Source ▸
Sequence rules, sequences, and item sets have various characteristics.
Some of the characteristics are shared between the different views, for example,
Support. Other characteristics are specific, for example, Lift is specific
to the Sequence Rules View.
The following list covers the characteristics of sequence rules, sequences,
and item sets in alphabetical order. Table 1 shows
an overview of the characteristics and their appropriate views.
- Absolute support
- Depending on the
view, the absolute support value reflects the number of occurrences of a sequence
rule or the number of occurrences of a sequence in a model.
- Body
- A part of a sequence rule. In the following example, the sequence A >>>
B1, B2 represents the body of the sequence rule.
A >>> B1, B2 ==> C1, C2
- Confidence
- The confidence of a sequence
rule indicates its strength or reliability. The confidence is defined as the
percentage of transaction groups that support the sequence rule out of all
transaction groups that support the rule body. A transaction group supports
the rule body if it contains the item sets of the rule body.
In the following
sequence rule, the confidence value is 60%. This means that for 60% of all
transaction groups that contain swimsuits and beach towels a later transaction
group will contain sun glasses.
Sequence Rule:
[Swimsuits] + [Beach towels] ⇒ [Sun glasses]
Support=24% Confidence=60% Lift=2.0
- Graphical representation
- The graphical representation of a sequence rule.
One graph represents
one sequence. The item sets of a sequence rule are represented as nodes. Sequence
steps are represented as highlighted arrows. Rule steps are indicated by thin
arrows.

(Stored items)
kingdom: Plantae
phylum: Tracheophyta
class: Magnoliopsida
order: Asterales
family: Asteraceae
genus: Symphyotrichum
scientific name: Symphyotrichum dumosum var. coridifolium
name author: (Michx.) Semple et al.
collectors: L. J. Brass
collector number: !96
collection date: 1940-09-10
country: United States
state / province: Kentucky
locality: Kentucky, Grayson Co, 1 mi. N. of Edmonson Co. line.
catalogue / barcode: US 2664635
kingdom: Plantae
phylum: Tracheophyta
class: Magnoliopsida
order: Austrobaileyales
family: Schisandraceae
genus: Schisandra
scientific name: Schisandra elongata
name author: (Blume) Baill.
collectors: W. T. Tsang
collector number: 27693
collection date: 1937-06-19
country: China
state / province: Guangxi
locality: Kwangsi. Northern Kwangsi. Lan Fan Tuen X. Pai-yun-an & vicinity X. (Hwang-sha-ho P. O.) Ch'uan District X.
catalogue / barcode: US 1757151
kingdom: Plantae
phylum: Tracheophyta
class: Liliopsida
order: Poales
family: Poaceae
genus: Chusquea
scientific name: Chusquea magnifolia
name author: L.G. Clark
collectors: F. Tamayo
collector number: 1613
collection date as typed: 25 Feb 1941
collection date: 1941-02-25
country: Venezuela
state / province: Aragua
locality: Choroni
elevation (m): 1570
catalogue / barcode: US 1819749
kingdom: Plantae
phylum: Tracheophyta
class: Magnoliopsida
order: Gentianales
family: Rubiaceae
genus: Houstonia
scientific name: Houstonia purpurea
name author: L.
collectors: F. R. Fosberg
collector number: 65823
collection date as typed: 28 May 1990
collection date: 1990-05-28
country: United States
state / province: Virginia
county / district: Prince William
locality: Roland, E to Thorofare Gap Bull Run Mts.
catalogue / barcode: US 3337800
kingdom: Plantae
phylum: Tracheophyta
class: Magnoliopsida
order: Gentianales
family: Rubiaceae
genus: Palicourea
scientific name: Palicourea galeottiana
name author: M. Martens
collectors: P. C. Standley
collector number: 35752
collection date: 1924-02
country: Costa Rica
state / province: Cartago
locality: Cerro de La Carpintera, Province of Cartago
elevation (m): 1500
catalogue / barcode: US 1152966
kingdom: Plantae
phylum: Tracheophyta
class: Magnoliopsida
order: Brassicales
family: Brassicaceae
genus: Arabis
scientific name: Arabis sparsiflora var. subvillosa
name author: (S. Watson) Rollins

Set problem 1 ▸ In the text on sequence rule characteristics, start at the words "Some of the" and end after "in a model.", and write that part again with "instances" in place of "occurrences".
Set problem 2 ▸ Put this sentence from the text on sequence rule characteristics into Spanish: "The confidence of a sequence rule indicates its strength or reliability."

Full answer 1 ▸
Some of the characteristics are shared between the different views, for example,
Support. Other characteristics are specific, for example, Lift is specific
to the Sequence Rules View.
The following list covers the characteristics of sequence rules, sequences,
and item sets in alphabetical order. Table 1 shows
an overview of the characteristics and their appropriate views.
- Absolute support
- Depending on the
view, the absolute support value reflects the number of instances of a sequence
rule or the number of instances of a sequence in a model.

Full answer 2 ▸ La confianza de una regla de secuencia indica su fuerza o fiabilidad.